Я покорно и подобострастно коснулся губами божественной красоты колена и положил голову на ее бедро, — она провела ледяной ладонью по моей, залитой слезами, щеке.
— Павел, — произнесла она чуть слышно. — Павел…
…Ночью ко мне снова пришел горбоносый человек в цилиндре и черном жакете со звездами. Я безропотно повиновался его знаку и последовал за ним по пустынным улочкам. Я шагал и вспоминал Юлию; даже нельзя сказать, что вспоминал, ибо она всегда незримо была со мной, не покидала меня, и сейчас я ощущал ее присутствие, слышал легкие шаги по правую руку от себя. Она просила меня не бояться, и я не ведал страха, ибо что может быть ужасней той постылой повседневности, в которой пребывал я? «Меня, верно, желают забрать, увести куда–то», — думал я трепетно.
В уже знакомой мне комнатенке с низким потолком и оклеенными желтой бумагой стенами, со спертым воздухом и наглухо зашторенными окнами, трое уродцев с отвратными гримасами на лицах подвели ко мне полуголого мосластого юношу в облегающем тощие ляжки трико. Он беспрестанно откидывал со лба худыми пальцами русые пряди, смотрел на меня проникновенно, с жадностью, и на щеках его то вспыхивали, то угасали пунцовые лихорадочные пятна.

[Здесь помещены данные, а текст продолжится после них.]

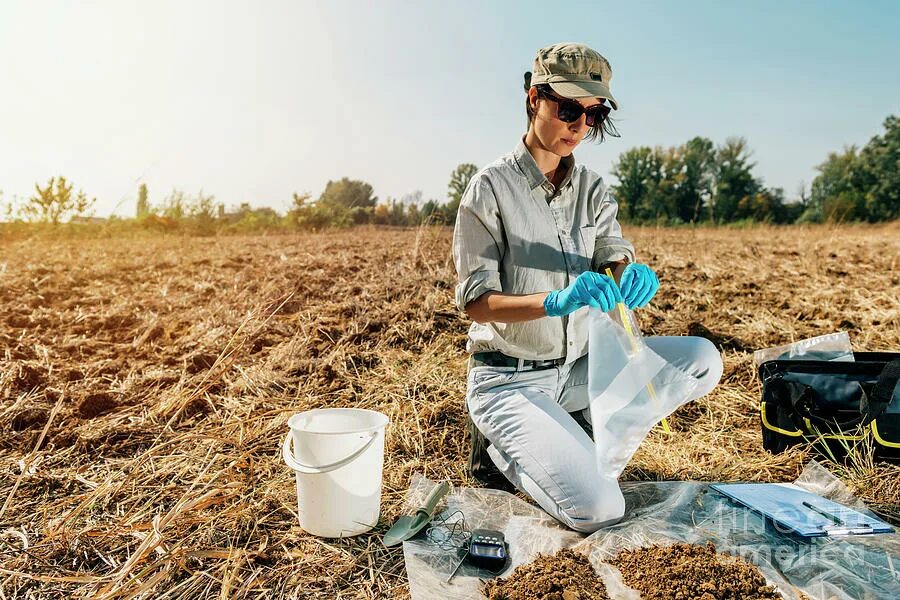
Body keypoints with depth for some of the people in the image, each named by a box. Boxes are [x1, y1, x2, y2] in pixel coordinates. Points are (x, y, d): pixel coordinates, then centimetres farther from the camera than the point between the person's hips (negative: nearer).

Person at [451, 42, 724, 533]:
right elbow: (475, 302, -18)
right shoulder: (491, 186, -13)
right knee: (597, 512, -20)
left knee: (702, 360, -9)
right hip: (510, 378, -6)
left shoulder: (591, 187, 5)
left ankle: (580, 431, 5)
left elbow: (614, 254, -5)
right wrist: (555, 301, -36)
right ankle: (504, 446, 8)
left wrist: (630, 274, -30)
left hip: (580, 365, 6)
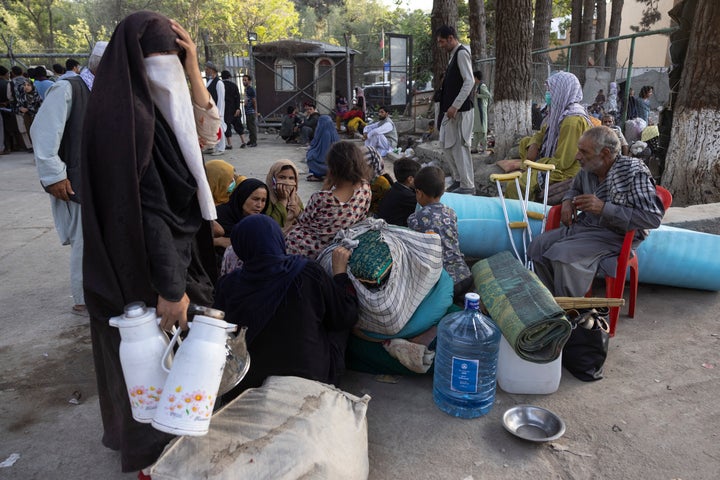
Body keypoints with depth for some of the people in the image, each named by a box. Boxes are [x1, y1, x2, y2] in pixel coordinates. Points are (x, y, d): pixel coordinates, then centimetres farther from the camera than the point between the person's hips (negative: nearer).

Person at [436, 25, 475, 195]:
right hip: (452, 110, 10)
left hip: (460, 111, -10)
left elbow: (469, 81, -21)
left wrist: (455, 106, -25)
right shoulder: (454, 54, 17)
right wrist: (448, 107, 16)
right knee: (447, 144, 15)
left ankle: (467, 186, 3)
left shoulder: (462, 53, -11)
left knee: (459, 146, -6)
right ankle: (458, 179, 25)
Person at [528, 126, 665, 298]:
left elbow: (653, 218, -24)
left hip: (613, 236, -8)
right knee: (538, 246, -9)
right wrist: (568, 201, 2)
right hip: (582, 226, 8)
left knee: (562, 254, -29)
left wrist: (604, 208, -28)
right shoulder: (588, 169, 4)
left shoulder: (634, 172, -17)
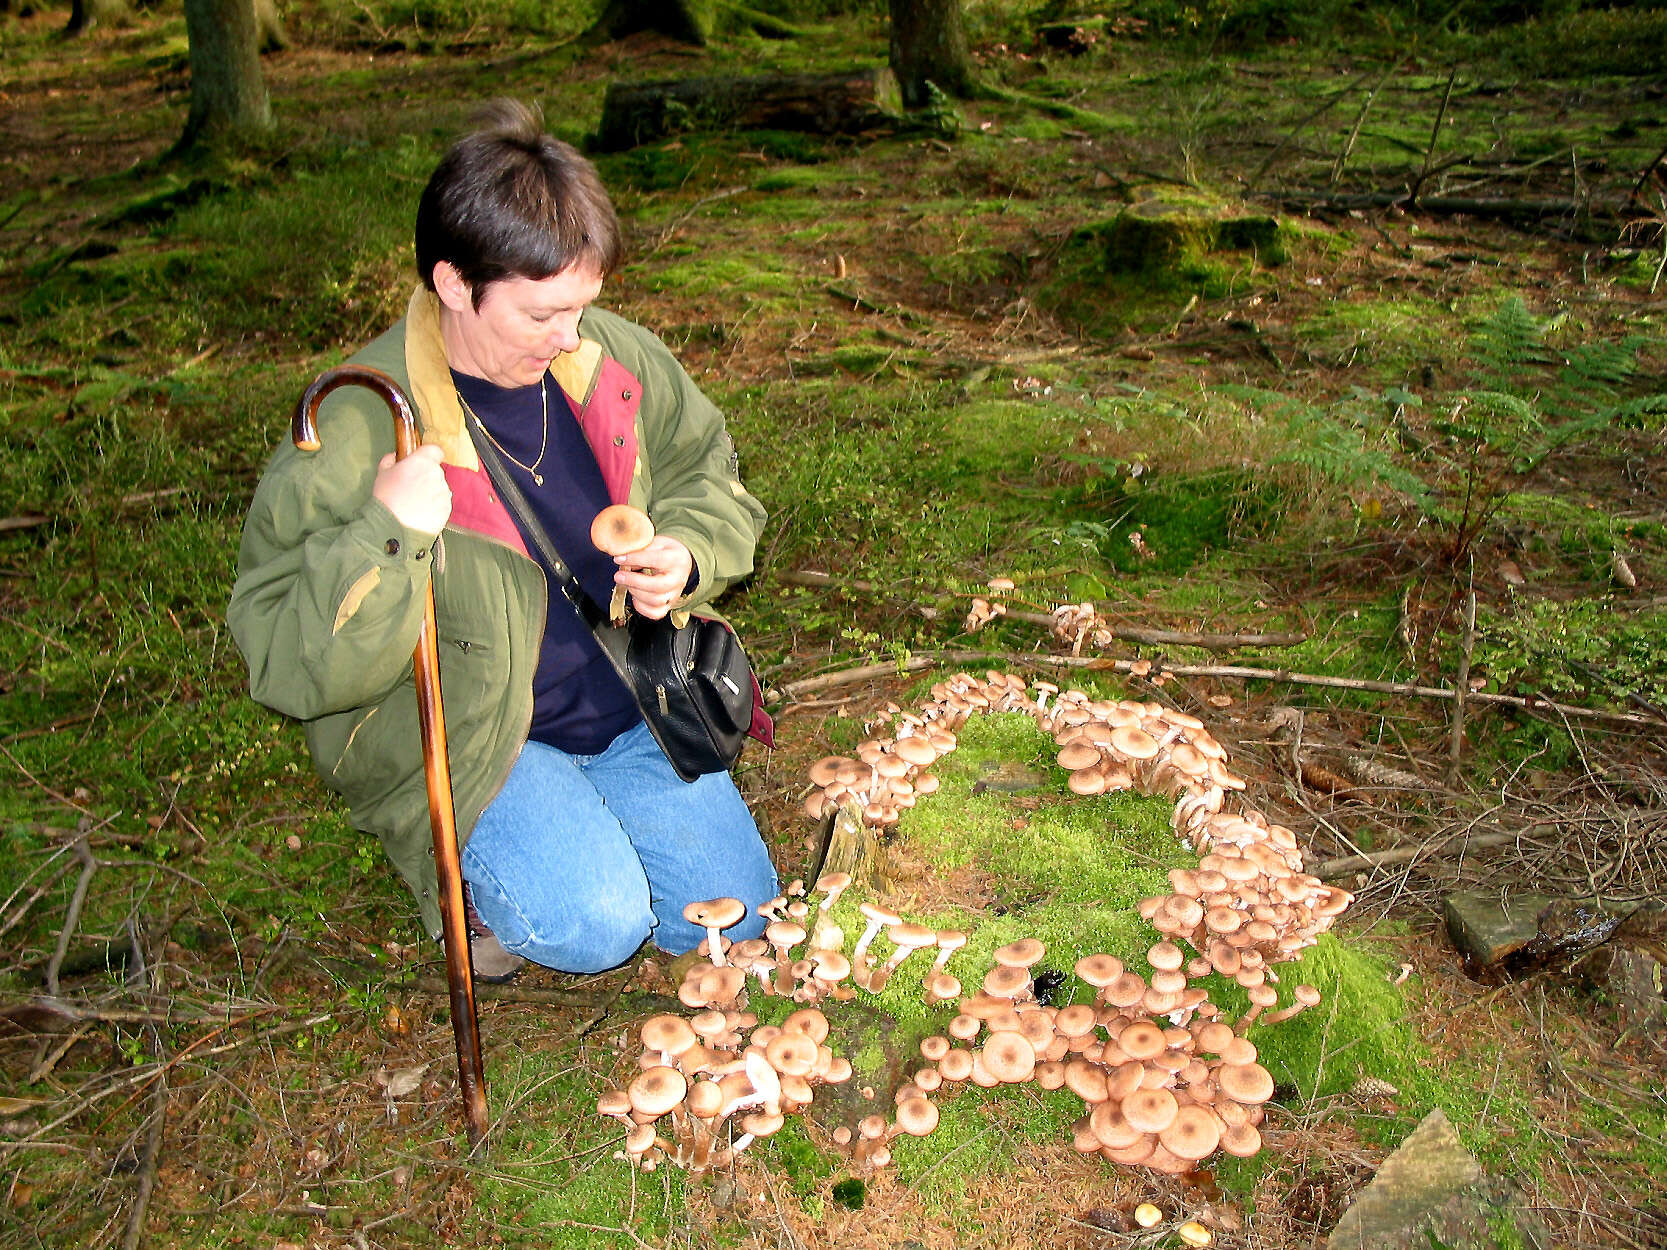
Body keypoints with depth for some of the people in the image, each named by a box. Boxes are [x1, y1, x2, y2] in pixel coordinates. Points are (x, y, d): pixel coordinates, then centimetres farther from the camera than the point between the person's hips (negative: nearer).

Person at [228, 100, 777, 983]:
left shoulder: (615, 358, -6)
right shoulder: (352, 434, -22)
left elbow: (708, 479, 11)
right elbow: (288, 665, -22)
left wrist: (685, 558, -12)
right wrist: (387, 538, -38)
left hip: (631, 708, 5)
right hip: (462, 743, -5)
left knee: (732, 914, 1)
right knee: (594, 925, -24)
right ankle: (471, 887, 10)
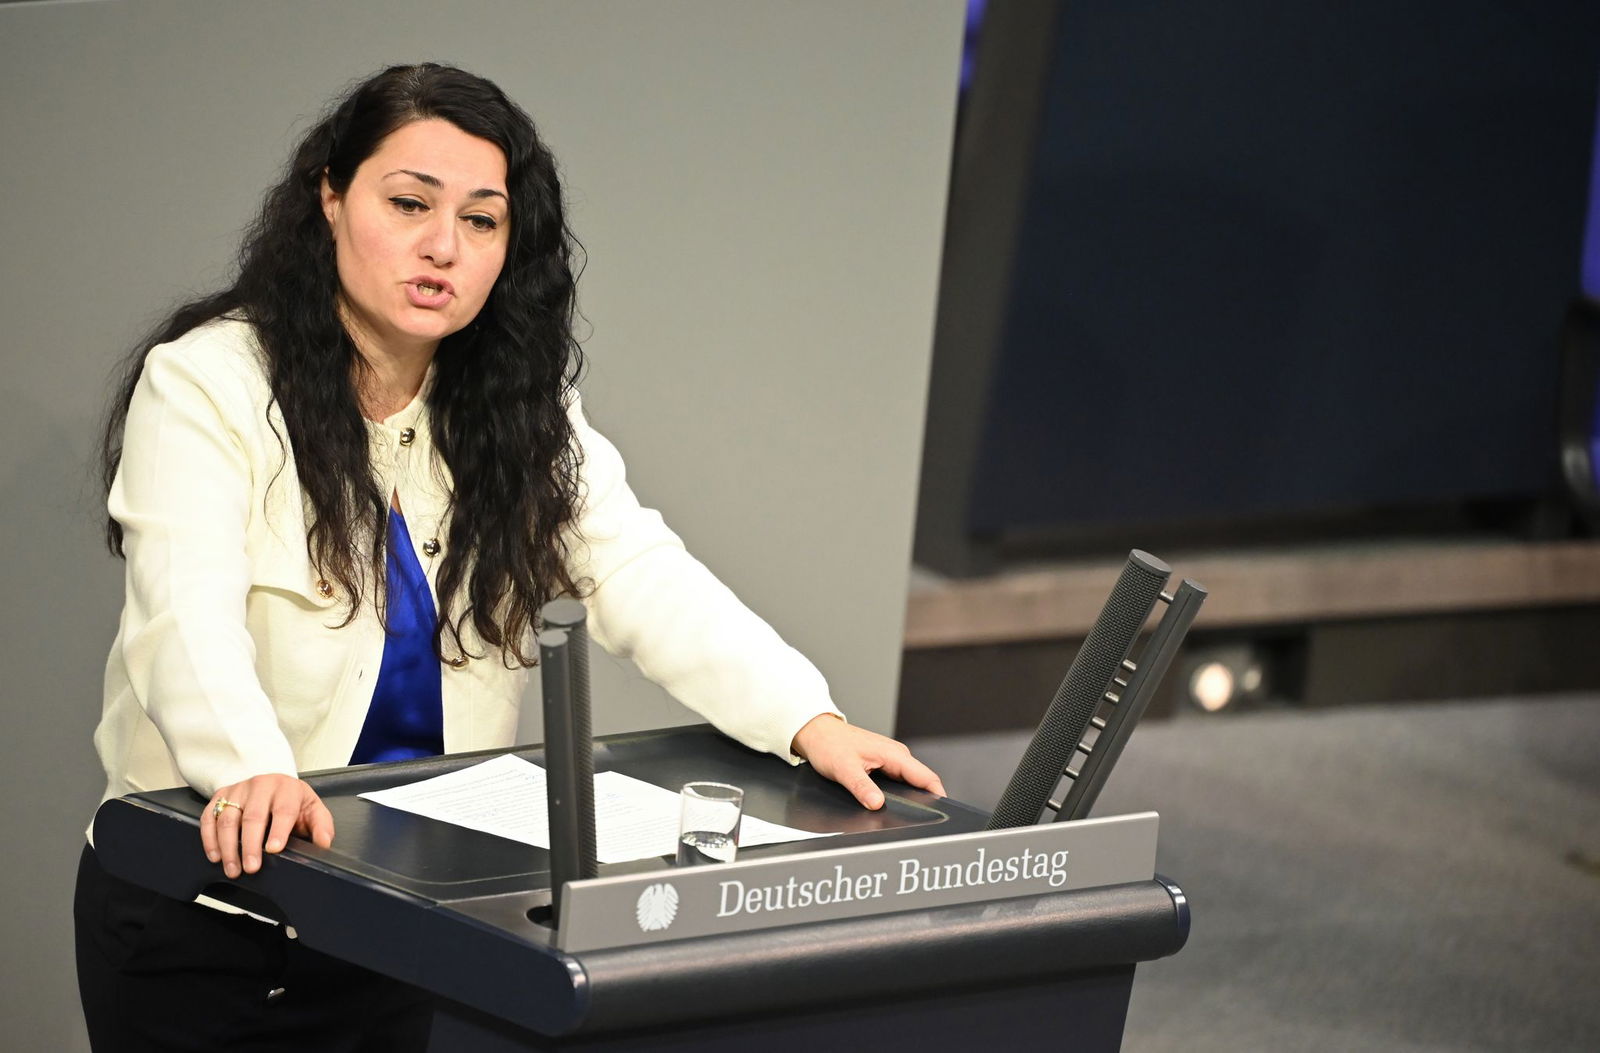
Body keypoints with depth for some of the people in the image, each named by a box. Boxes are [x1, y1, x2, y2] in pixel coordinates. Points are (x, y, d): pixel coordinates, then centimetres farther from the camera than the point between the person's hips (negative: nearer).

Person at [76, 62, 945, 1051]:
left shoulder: (520, 411, 3)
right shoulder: (204, 384, -12)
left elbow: (647, 581, -7)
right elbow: (192, 614, -26)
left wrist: (809, 721, -24)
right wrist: (254, 772, -47)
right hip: (209, 920, -4)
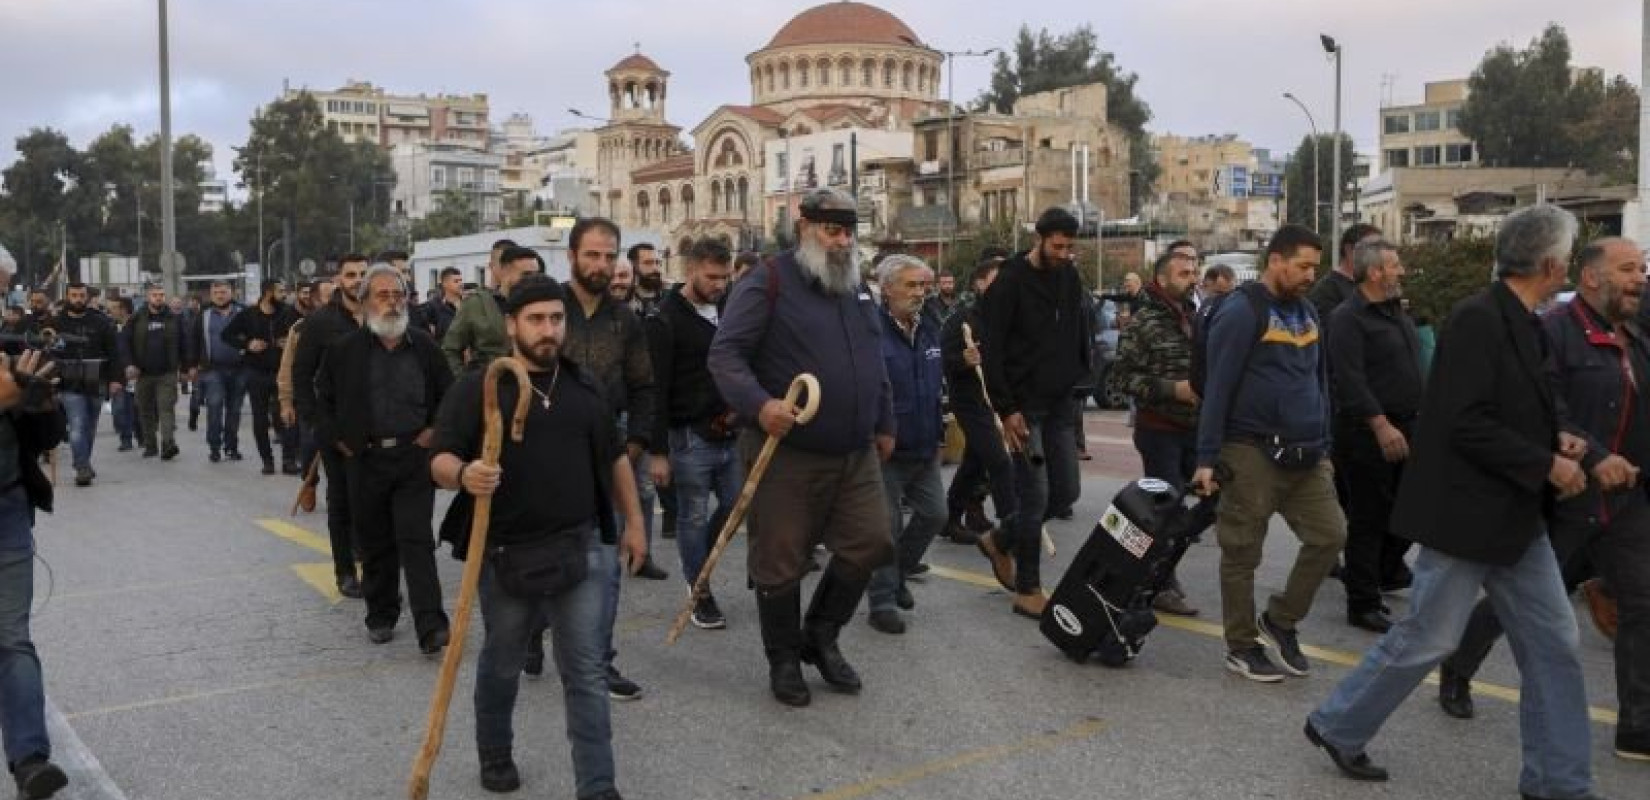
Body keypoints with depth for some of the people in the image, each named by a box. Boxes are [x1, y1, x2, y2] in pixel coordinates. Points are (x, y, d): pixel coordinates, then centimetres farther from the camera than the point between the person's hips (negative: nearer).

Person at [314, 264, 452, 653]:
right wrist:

— Познакомься, — сказали мне, — его зовут Николай… Он любит тебя.
Тотчас Николай порывисто припал к моей груди и затрясся в рыданиях, точно ждал этой встречи двадцать лет.
— Он будет с тобой до того дня, покуда ваши души и тела не сольются в счастливом миге вознесения, — донеслось до моего слуха.
Николай потянулся на цыпочках и вдруг ненасытно впился своими горячечными губами в мои губы — до крови, до моего протяжного стона. Я резко отстранился, но он намертво прилип ко мне, обхватил мою грудь и зачарованно зачмокал окровавленным ртом.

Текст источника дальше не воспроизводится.